Mal etwas anders rum, braucht die Natur den Menschen,ich glaube nicht! Bei allem Schaden was Wölfe mal anrichten,welchen Schaden richten wir Menschen jeden Tag an der Natur an? Wir Maßen uns an jedes "nutzlose "Tier auszurotten, dabei vernichten wir ganz nebenbei noch ein paar andere Spezies u.s.w.! Klar ist die Landschaft überall zersiedelt,aber lassen wir Ihm eine Chance! Eigentlich sind wir viel nutzloser,weil wir unsere eigene Lebensgrundlagen täglich zerstören!

24.02.2016 19:44 Docguenni 31

Der Wolf gehört nicht mehr in unseren Lebensbereich. Was hat sich alles verändert seid der Ausrottung des Wolfes? Die komplette Infrastruktur des Verkehrs ( sowohl Bahn- wie Straßentrassen ) sowie die Bebauungsdichte unseres Landes. Wohin die Tollerierung von Wildtieren führt hat der letztens ausgestrahlte Film "Berlin-Hauptstadt der Wildschweine" gezeigt. Der Mensch soll sich also den Tieren unterordnen und anpassen. Na prima!!!

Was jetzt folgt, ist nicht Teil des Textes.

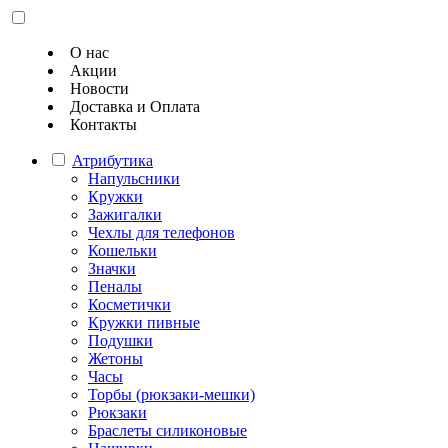
О нас
Акции
Новости
Доставка и Оплата
Контакты
Атрибутика
Напульсники
Кружки
Зажигалки
Чехлы для телефонов
Кошельки
Значки
Пеналы
Косметички
Кружки пивные
Подушки
Жетоны
Часы
Торбы (рюкзаки-мешки)
Рюкзаки
Браслеты силиконовые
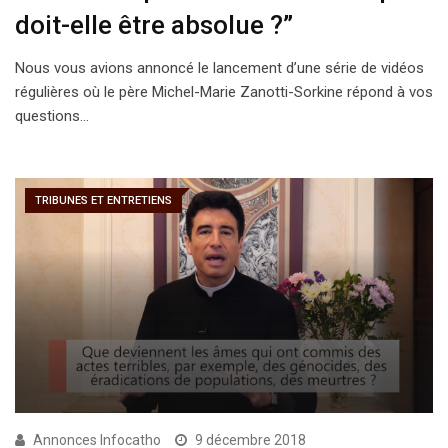
doit-elle être absolue ?”
Nous vous avions annoncé le lancement d’une série de vidéos
régulières où le père Michel-Marie Zanotti-Sorkine répond à vos
questions…
TRIBUNES ET ENTRETIENS
Annonces Infocatho
9 décembre 2018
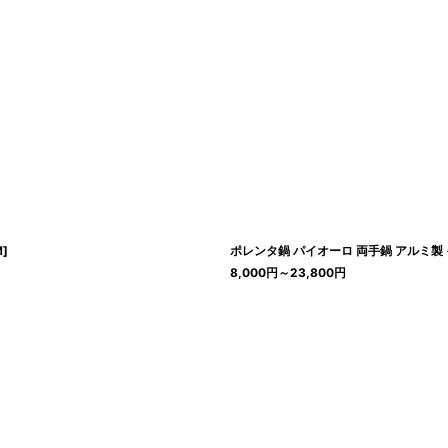
M
]
ポレンタ鍋 パイオーロ 両手鍋 アルミ製 イ
8,000
円
～23,800
円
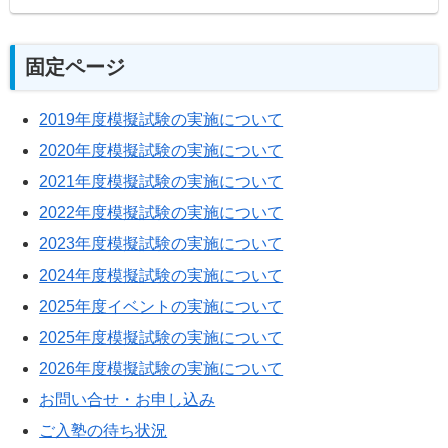
固定ページ
2019年度模擬試験の実施について
2020年度模擬試験の実施について
2021年度模擬試験の実施について
2022年度模擬試験の実施について
2023年度模擬試験の実施について
2024年度模擬試験の実施について
2025年度イベントの実施について
2025年度模擬試験の実施について
2026年度模擬試験の実施について
お問い合せ・お申し込み
ご入塾の待ち状況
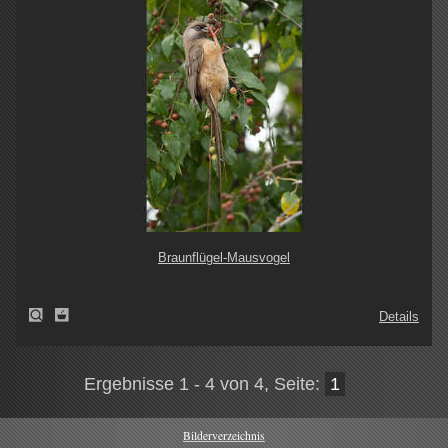
Braunflügel-Mausvogel
Details
Ergebnisse 1 - 4 von 4, Seite:
1
Bilderverzeichnis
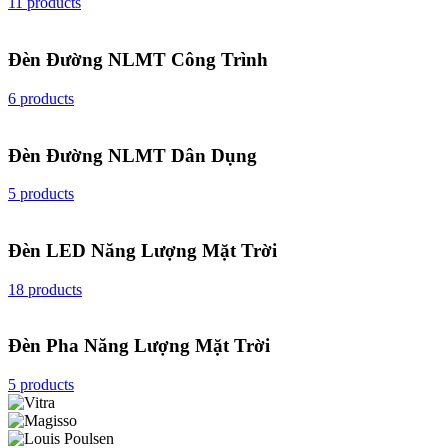
11 products
Đèn Đường NLMT Công Trình
6 products
Đèn Đường NLMT Dân Dụng
5 products
Đèn LED Năng Lượng Mặt Trời
18 products
Đèn Pha Năng Lượng Mặt Trời
5 products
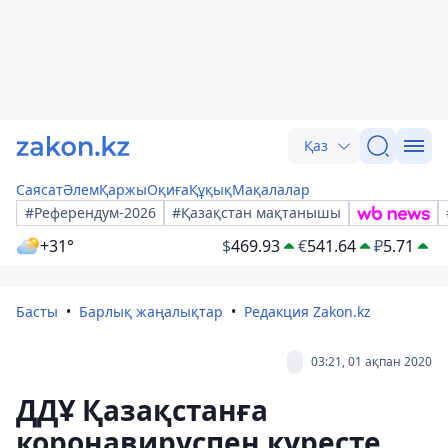
Қаз
Саясат
Әлем
Қаржы
Оқиға
Құқық
Мақалалар
#Референдум-2026
#Қазақстан мақтанышы
+31°
$
469.93
€
541.64
₽
5.71
Басты
Барлық жаңалықтар
Редакция Zakon.kz
03:21, 01 ақпан 2020
ДДҰ Қазақстанға
коронавируспен күресте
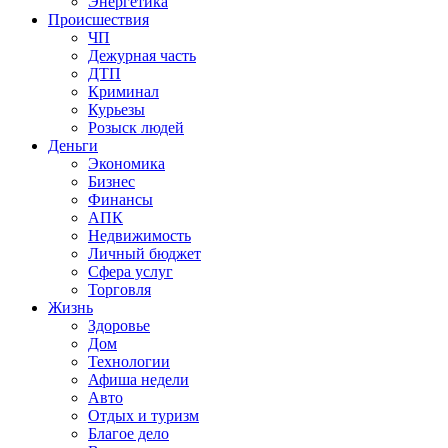
Энергетика
Происшествия
ЧП
Дежурная часть
ДТП
Криминал
Курьезы
Розыск людей
Деньги
Экономика
Бизнес
Финансы
АПК
Недвижимость
Личный бюджет
Сфера услуг
Торговля
Жизнь
Здоровье
Дом
Технологии
Афиша недели
Авто
Отдых и туризм
Благое дело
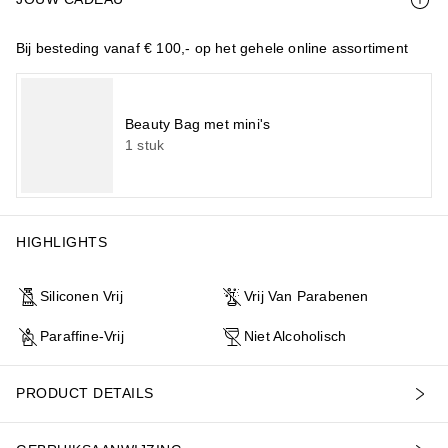
Bij besteding vanaf € 100,- op het gehele online assortiment
Beauty Bag met mini's
1
stuk
HIGHLIGHTS
Siliconen Vrij
Vrij Van Parabenen
Paraffine-Vrij
Niet Alcoholisch
PRODUCT DETAILS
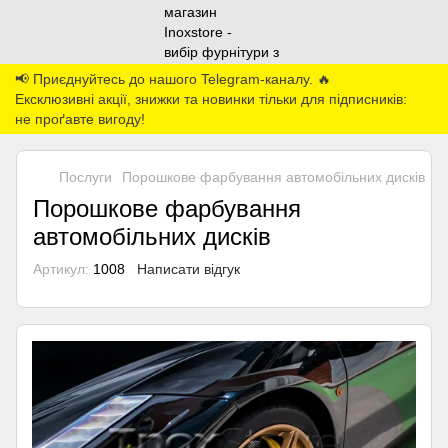
📢 Приєднуйтесь до нашого Telegram-каналу. 🔥
Ексклюзивні акції, знижки та новинки тільки для підписників:
не проґавте вигоду!
Послуги
Порошкове фарбування автомобільних дисків
Порошкове фарбування
автомобільних дисків
Артикул:
1008
Написати відгук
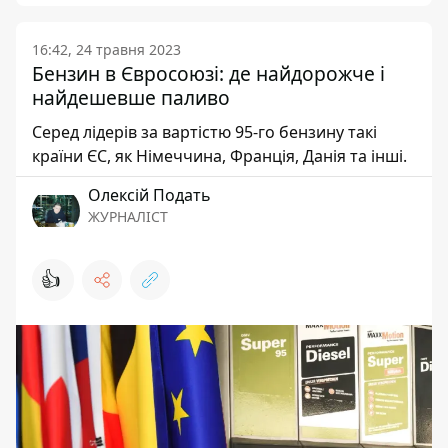
16:42, 24 травня 2023
Бензин в Євросоюзі: де найдорожче і
найдешевше паливо
Серед лідерів за вартістю 95-го бензину такі
країни ЄС, як Німеччина, Франція, Данія та інші.
Олексій Подать
ЖУРНАЛІСТ
👍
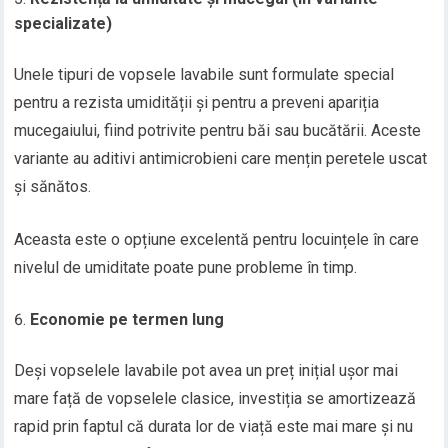
specializate)
Unele tipuri de vopsele lavabile sunt formulate special
pentru a rezista umidității și pentru a preveni apariția
mucegaiului, fiind potrivite pentru băi sau bucătării. Aceste
variante au aditivi antimicrobieni care mențin peretele uscat
și sănătos.
Aceasta este o opțiune excelentă pentru locuințele în care
nivelul de umiditate poate pune probleme în timp.
Economie pe termen lung
Deși vopselele lavabile pot avea un preț inițial ușor mai
mare față de vopselele clasice, investiția se amortizează
rapid prin faptul că durata lor de viață este mai mare și nu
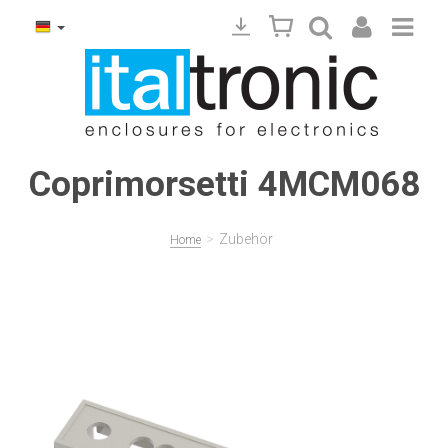
Coprimorsetti 4MCM068
>
Zubehör
Home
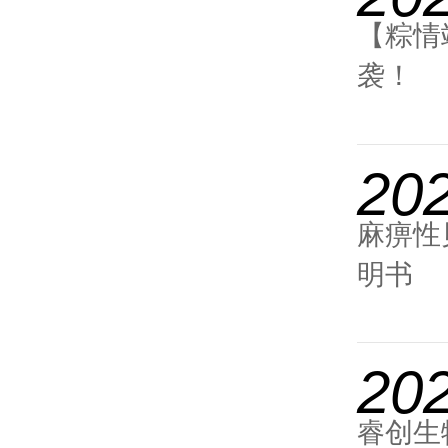
【粽情
袭！
20
麻痹性
明书
20
睿创生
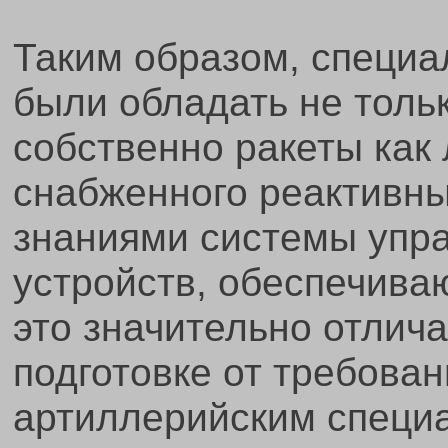
Таким образом, специа
были обладать не толь
собственно ракеты как 
снабженного реактивны
знаниями системы упра
устройств, обеспечиваю
это значительно отлича
подготовке от требован
артиллерийским специ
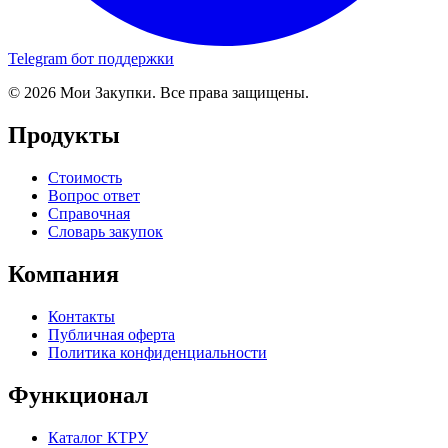
Telegram бот поддержки
© 2026 Мои Закупки. Все права защищены.
Продукты
Стоимость
Вопрос ответ
Справочная
Словарь закупок
Компания
Контакты
Публичная оферта
Политика конфиденциальности
Функционал
Каталог КТРУ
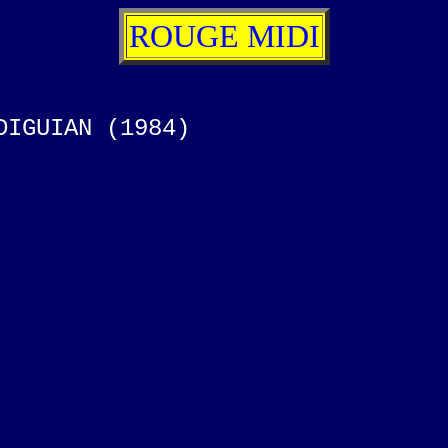
ROUGE MIDI
DIGUIAN (1984)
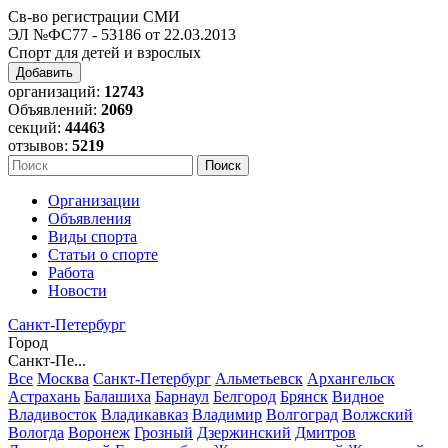
Св-во регистрации СМИ
ЭЛ №ФС77 - 53186 от 22.03.2013
Спорт для детей и взрослых
Добавить
организаций:
12743
Объявлений:
2069
секций:
44463
отзывов:
5219
Организации
Объявления
Виды спорта
Статьи о спорте
Работа
Новости
Санкт-Петербург
Город
Санкт-Пе...
Все
Москва
Санкт-Петербург
Альметьевск
Архангельск
Астрахань
Балашиха
Барнаул
Белгород
Брянск
Видное
Владивосток
Владикавказ
Владимир
Волгоград
Волжский
Вологда
Воронеж
Грозный
Дзержинский
Дмитров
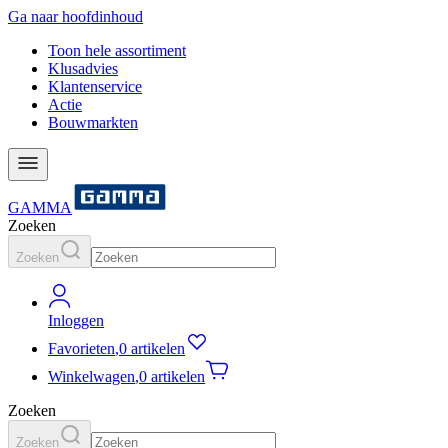
Ga naar hoofdinhoud
Toon hele assortiment
Klusadvies
Klantenservice
Actie
Bouwmarkten
GAMMA
Zoeken
Zoeken
Inloggen
Favorieten
,
0 artikelen
Winkelwagen
,
0 artikelen
Zoeken
Zoeken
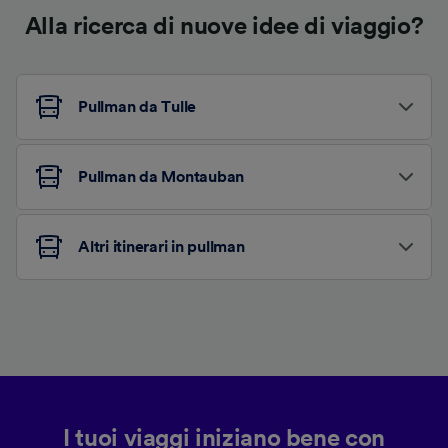
Alla ricerca di nuove idee di viaggio?
Pullman da Tulle
Pullman da Montauban
Altri itinerari in pullman
I tuoi viaggi iniziano bene con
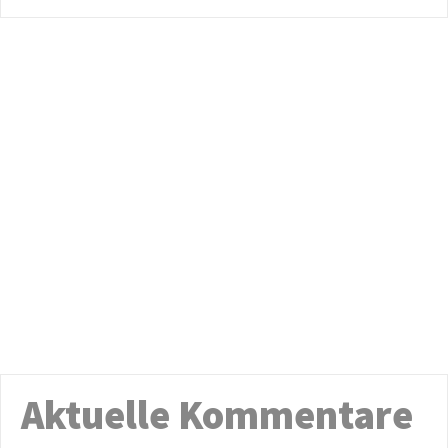
Aktuelle Kommentare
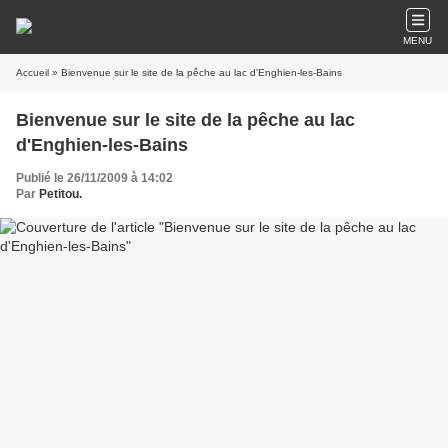
MENU
Accueil
» Bienvenue sur le site de la pêche au lac d'Enghien-les-Bains
Bienvenue sur le site de la pêche au lac
d'Enghien-les-Bains
Publié le 26/11/2009 à 14:02
Par
Petitou.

24.02.2016 19:24 Hubert 30

@29 Richard Rumbold 24.02.2016 18:15 - "Die Sache ist einfach nicht bis zum Ende durchdacht." Eben - deshalb sollte die Sache durchdacht werden, bevor man anfängt zu schießen. Vieles was uns heute als "Selbstverständlich" begegnet, ist durch Versuch und Irrtum entstanden.

24.02.2016 18:15 Richard Rumbold 29

Das Projekt, gefährdete Arten wieder heimisch in Deutschland zu machen, in allen Ehren, aber hierfür ist unsere Region einfach zu dicht besiedelt. Solche Vorfälle sind dann leider vorprogrammiert.
Die Sache ist einfach nicht bis zum Ende durchdacht.